72% are choosing funeral policies, 57% pension/provident funds, 37% life/disability cover, 24% retirement annuities, 19% education policies and 11% endowment policies.
 
Celebrity partners with Old Mutual
 
With more than 80% of South Africans admitting they need help when it comes to saving, SA Idols judge Unathi Msengana partnered with Old Mutual in their campaign, for which she will be the ambassador, they hope will encourage and inform South Africans how to improve their savings:
 
“We were prompted to partner with Unathi on this campaign because we believe she clearly understands the need to get the basics right with her money and set realistic goals,” said John Manyike, head of Financial Education at Old Mutual.
 
Msengana admits her weakness is not having any self-control when it comes to her credit card.
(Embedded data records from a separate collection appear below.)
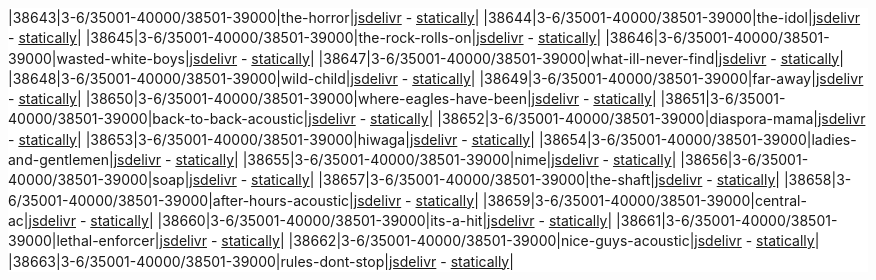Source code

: |38643|3-6/35001-40000/38501-39000|the-horror|[jsdelivr](https://cdn.jsdelivr.net/gh/dbchord/webp-c-1280x720_3-6/35001-40000/38501-39000/the-horror.webp) - [statically](https://cdn.statically.io/gh/dbchord/webp-c-1280x720_3-6/img/35001-40000/38501-39000/the-horror.webp)|
|38644|3-6/35001-40000/38501-39000|the-idol|[jsdelivr](https://cdn.jsdelivr.net/gh/dbchord/webp-c-1280x720_3-6/35001-40000/38501-39000/the-idol.webp) - [statically](https://cdn.statically.io/gh/dbchord/webp-c-1280x720_3-6/img/35001-40000/38501-39000/the-idol.webp)|
|38645|3-6/35001-40000/38501-39000|the-rock-rolls-on|[jsdelivr](https://cdn.jsdelivr.net/gh/dbchord/webp-c-1280x720_3-6/35001-40000/38501-39000/the-rock-rolls-on.webp) - [statically](https://cdn.statically.io/gh/dbchord/webp-c-1280x720_3-6/img/35001-40000/38501-39000/the-rock-rolls-on.webp)|
|38646|3-6/35001-40000/38501-39000|wasted-white-boys|[jsdelivr](https://cdn.jsdelivr.net/gh/dbchord/webp-c-1280x720_3-6/35001-40000/38501-39000/wasted-white-boys.webp) - [statically](https://cdn.statically.io/gh/dbchord/webp-c-1280x720_3-6/img/35001-40000/38501-39000/wasted-white-boys.webp)|
|38647|3-6/35001-40000/38501-39000|what-ill-never-find|[jsdelivr](https://cdn.jsdelivr.net/gh/dbchord/webp-c-1280x720_3-6/35001-40000/38501-39000/what-ill-never-find.webp) - [statically](https://cdn.statically.io/gh/dbchord/webp-c-1280x720_3-6/img/35001-40000/38501-39000/what-ill-never-find.webp)|
|38648|3-6/35001-40000/38501-39000|wild-child|[jsdelivr](https://cdn.jsdelivr.net/gh/dbchord/webp-c-1280x720_3-6/35001-40000/38501-39000/wild-child.webp) - [statically](https://cdn.statically.io/gh/dbchord/webp-c-1280x720_3-6/img/35001-40000/38501-39000/wild-child.webp)|
|38649|3-6/35001-40000/38501-39000|far-away|[jsdelivr](https://cdn.jsdelivr.net/gh/dbchord/webp-c-1280x720_3-6/35001-40000/38501-39000/far-away.webp) - [statically](https://cdn.statically.io/gh/dbchord/webp-c-1280x720_3-6/img/35001-40000/38501-39000/far-away.webp)|
|38650|3-6/35001-40000/38501-39000|where-eagles-have-been|[jsdelivr](https://cdn.jsdelivr.net/gh/dbchord/webp-c-1280x720_3-6/35001-40000/38501-39000/where-eagles-have-been.webp) - [statically](https://cdn.statically.io/gh/dbchord/webp-c-1280x720_3-6/img/35001-40000/38501-39000/where-eagles-have-been.webp)|
|38651|3-6/35001-40000/38501-39000|back-to-back-acoustic|[jsdelivr](https://cdn.jsdelivr.net/gh/dbchord/webp-c-1280x720_3-6/35001-40000/38501-39000/back-to-back-acoustic.webp) - [statically](https://cdn.statically.io/gh/dbchord/webp-c-1280x720_3-6/img/35001-40000/38501-39000/back-to-back-acoustic.webp)|
|38652|3-6/35001-40000/38501-39000|diaspora-mama|[jsdelivr](https://cdn.jsdelivr.net/gh/dbchord/webp-c-1280x720_3-6/35001-40000/38501-39000/diaspora-mama.webp) - [statically](https://cdn.statically.io/gh/dbchord/webp-c-1280x720_3-6/img/35001-40000/38501-39000/diaspora-mama.webp)|
|38653|3-6/35001-40000/38501-39000|hiwaga|[jsdelivr](https://cdn.jsdelivr.net/gh/dbchord/webp-c-1280x720_3-6/35001-40000/38501-39000/hiwaga.webp) - [statically](https://cdn.statically.io/gh/dbchord/webp-c-1280x720_3-6/img/35001-40000/38501-39000/hiwaga.webp)|
|38654|3-6/35001-40000/38501-39000|ladies-and-gentlemen|[jsdelivr](https://cdn.jsdelivr.net/gh/dbchord/webp-c-1280x720_3-6/35001-40000/38501-39000/ladies-and-gentlemen.webp) - [statically](https://cdn.statically.io/gh/dbchord/webp-c-1280x720_3-6/img/35001-40000/38501-39000/ladies-and-gentlemen.webp)|
|38655|3-6/35001-40000/38501-39000|nime|[jsdelivr](https://cdn.jsdelivr.net/gh/dbchord/webp-c-1280x720_3-6/35001-40000/38501-39000/nime.webp) - [statically](https://cdn.statically.io/gh/dbchord/webp-c-1280x720_3-6/img/35001-40000/38501-39000/nime.webp)|
|38656|3-6/35001-40000/38501-39000|soap|[jsdelivr](https://cdn.jsdelivr.net/gh/dbchord/webp-c-1280x720_3-6/35001-40000/38501-39000/soap.webp) - [statically](https://cdn.statically.io/gh/dbchord/webp-c-1280x720_3-6/img/35001-40000/38501-39000/soap.webp)|
|38657|3-6/35001-40000/38501-39000|the-shaft|[jsdelivr](https://cdn.jsdelivr.net/gh/dbchord/webp-c-1280x720_3-6/35001-40000/38501-39000/the-shaft.webp) - [statically](https://cdn.statically.io/gh/dbchord/webp-c-1280x720_3-6/img/35001-40000/38501-39000/the-shaft.webp)|
|38658|3-6/35001-40000/38501-39000|after-hours-acoustic|[jsdelivr](https://cdn.jsdelivr.net/gh/dbchord/webp-c-1280x720_3-6/35001-40000/38501-39000/after-hours-acoustic.webp) - [statically](https://cdn.statically.io/gh/dbchord/webp-c-1280x720_3-6/img/35001-40000/38501-39000/after-hours-acoustic.webp)|
|38659|3-6/35001-40000/38501-39000|central-ac|[jsdelivr](https://cdn.jsdelivr.net/gh/dbchord/webp-c-1280x720_3-6/35001-40000/38501-39000/central-ac.webp) - [statically](https://cdn.statically.io/gh/dbchord/webp-c-1280x720_3-6/img/35001-40000/38501-39000/central-ac.webp)|
|38660|3-6/35001-40000/38501-39000|its-a-hit|[jsdelivr](https://cdn.jsdelivr.net/gh/dbchord/webp-c-1280x720_3-6/35001-40000/38501-39000/its-a-hit.webp) - [statically](https://cdn.statically.io/gh/dbchord/webp-c-1280x720_3-6/img/35001-40000/38501-39000/its-a-hit.webp)|
|38661|3-6/35001-40000/38501-39000|lethal-enforcer|[jsdelivr](https://cdn.jsdelivr.net/gh/dbchord/webp-c-1280x720_3-6/35001-40000/38501-39000/lethal-enforcer.webp) - [statically](https://cdn.statically.io/gh/dbchord/webp-c-1280x720_3-6/img/35001-40000/38501-39000/lethal-enforcer.webp)|
|38662|3-6/35001-40000/38501-39000|nice-guys-acoustic|[jsdelivr](https://cdn.jsdelivr.net/gh/dbchord/webp-c-1280x720_3-6/35001-40000/38501-39000/nice-guys-acoustic.webp) - [statically](https://cdn.statically.io/gh/dbchord/webp-c-1280x720_3-6/img/35001-40000/38501-39000/nice-guys-acoustic.webp)|
|38663|3-6/35001-40000/38501-39000|rules-dont-stop|[jsdelivr](https://cdn.jsdelivr.net/gh/dbchord/webp-c-1280x720_3-6/35001-40000/38501-39000/rules-dont-stop.webp) - [statically](https://cdn.statically.io/gh/dbchord/webp-c-1280x720_3-6/img/35001-40000/38501-39000/rules-dont-stop.webp)|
The temptation to spend on credit is too great for her and as a result she has closed her credit card account. Instead she sets goals and budgets accordingly.
 
“I also work hard in winter to enjoy the summer, which is something my husband and I agree on and we plan our trips and holidays and save to ensure we can enjoy our time off. I have figured out some ‘rules’ that work well for me and my family that enable us to be more thrifty and conscious about our spending and saving habits,” said Msengana.